=== What you should do ===
Within the listing below, filter for "最大の解析対象集団" and copy every matching line.

=== Input material ===
*****
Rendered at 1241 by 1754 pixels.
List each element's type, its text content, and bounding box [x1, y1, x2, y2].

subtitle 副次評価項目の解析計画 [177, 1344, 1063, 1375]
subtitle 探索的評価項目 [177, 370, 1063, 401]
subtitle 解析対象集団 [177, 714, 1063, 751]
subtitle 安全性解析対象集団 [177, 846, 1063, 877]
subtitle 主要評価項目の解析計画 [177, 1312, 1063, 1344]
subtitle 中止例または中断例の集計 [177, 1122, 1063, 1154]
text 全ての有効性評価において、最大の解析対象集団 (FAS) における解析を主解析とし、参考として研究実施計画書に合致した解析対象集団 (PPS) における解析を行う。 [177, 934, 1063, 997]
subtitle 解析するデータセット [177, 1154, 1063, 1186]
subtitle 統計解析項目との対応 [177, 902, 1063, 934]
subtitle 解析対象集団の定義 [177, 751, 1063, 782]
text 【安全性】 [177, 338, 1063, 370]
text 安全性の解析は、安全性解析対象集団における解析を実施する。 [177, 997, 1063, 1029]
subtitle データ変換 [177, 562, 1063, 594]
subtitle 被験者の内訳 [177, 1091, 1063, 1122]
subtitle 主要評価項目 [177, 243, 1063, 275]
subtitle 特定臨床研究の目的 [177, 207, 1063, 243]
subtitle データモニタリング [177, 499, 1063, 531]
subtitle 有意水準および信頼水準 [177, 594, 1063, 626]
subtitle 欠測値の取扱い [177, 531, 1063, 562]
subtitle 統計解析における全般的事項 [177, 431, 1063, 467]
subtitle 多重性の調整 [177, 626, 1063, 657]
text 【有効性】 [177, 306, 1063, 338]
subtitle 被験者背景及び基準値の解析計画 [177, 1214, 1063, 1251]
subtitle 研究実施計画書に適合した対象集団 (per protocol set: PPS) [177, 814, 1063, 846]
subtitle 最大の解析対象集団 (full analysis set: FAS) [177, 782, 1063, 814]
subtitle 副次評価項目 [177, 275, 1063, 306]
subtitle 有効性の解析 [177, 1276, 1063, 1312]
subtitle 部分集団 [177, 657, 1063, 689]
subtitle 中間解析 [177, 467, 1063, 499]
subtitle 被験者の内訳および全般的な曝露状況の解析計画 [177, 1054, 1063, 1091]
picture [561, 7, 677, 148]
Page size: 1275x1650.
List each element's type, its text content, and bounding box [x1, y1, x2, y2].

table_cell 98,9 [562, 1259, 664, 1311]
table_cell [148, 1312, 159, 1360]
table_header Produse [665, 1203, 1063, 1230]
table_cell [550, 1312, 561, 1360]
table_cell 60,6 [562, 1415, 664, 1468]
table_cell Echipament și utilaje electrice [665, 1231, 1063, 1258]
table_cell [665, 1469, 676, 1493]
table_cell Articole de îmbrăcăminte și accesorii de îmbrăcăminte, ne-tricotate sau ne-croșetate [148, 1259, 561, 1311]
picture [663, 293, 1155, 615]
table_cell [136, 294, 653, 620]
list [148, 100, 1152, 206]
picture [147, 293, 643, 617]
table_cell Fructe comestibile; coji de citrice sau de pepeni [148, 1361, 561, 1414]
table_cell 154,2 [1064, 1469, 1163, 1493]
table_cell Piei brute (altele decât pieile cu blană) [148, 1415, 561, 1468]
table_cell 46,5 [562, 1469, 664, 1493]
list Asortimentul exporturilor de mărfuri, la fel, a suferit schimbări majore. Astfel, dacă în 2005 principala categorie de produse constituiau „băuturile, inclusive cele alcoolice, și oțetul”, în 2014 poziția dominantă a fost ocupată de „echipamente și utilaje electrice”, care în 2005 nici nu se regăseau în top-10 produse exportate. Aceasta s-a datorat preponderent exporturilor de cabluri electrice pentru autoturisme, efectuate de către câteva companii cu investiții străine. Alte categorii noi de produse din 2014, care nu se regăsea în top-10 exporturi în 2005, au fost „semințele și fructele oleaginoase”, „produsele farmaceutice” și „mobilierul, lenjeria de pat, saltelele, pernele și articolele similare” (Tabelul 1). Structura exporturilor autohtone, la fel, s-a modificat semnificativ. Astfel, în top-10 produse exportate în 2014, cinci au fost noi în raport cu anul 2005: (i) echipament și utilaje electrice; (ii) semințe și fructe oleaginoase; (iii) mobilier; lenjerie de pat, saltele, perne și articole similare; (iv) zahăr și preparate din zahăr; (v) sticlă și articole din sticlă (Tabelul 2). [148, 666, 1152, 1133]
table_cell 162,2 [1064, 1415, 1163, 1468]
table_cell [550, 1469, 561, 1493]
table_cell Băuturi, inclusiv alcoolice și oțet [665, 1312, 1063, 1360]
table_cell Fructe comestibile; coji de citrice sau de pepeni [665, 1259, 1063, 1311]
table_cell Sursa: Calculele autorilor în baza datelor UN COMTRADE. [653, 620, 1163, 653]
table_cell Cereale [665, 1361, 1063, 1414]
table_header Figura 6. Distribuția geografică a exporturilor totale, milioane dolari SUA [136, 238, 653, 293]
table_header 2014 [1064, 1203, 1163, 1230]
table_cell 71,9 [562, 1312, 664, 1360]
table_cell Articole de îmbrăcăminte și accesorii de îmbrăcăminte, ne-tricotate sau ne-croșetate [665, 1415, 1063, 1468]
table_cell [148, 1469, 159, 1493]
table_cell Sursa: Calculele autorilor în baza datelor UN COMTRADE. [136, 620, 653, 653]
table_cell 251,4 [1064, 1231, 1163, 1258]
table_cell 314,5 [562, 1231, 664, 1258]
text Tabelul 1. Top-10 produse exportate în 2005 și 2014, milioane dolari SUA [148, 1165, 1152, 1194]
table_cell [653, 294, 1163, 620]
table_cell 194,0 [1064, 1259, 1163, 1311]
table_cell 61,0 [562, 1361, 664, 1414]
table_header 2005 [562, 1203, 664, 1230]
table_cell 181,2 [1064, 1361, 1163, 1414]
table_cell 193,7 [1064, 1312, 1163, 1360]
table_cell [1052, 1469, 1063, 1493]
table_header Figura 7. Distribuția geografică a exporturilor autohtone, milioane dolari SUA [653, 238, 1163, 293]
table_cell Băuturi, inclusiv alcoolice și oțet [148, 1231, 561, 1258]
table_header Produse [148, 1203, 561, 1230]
*****
=== Written solution ===
text 全ての有効性評価において、最大の解析対象集団 (FAS) における解析を主解析とし、参考として研究実施計画書に合致した解析対象集団 (PPS) における解析を行う。 [177, 934, 1063, 997]
subtitle 最大の解析対象集団 (full analysis set: FAS) [177, 782, 1063, 814]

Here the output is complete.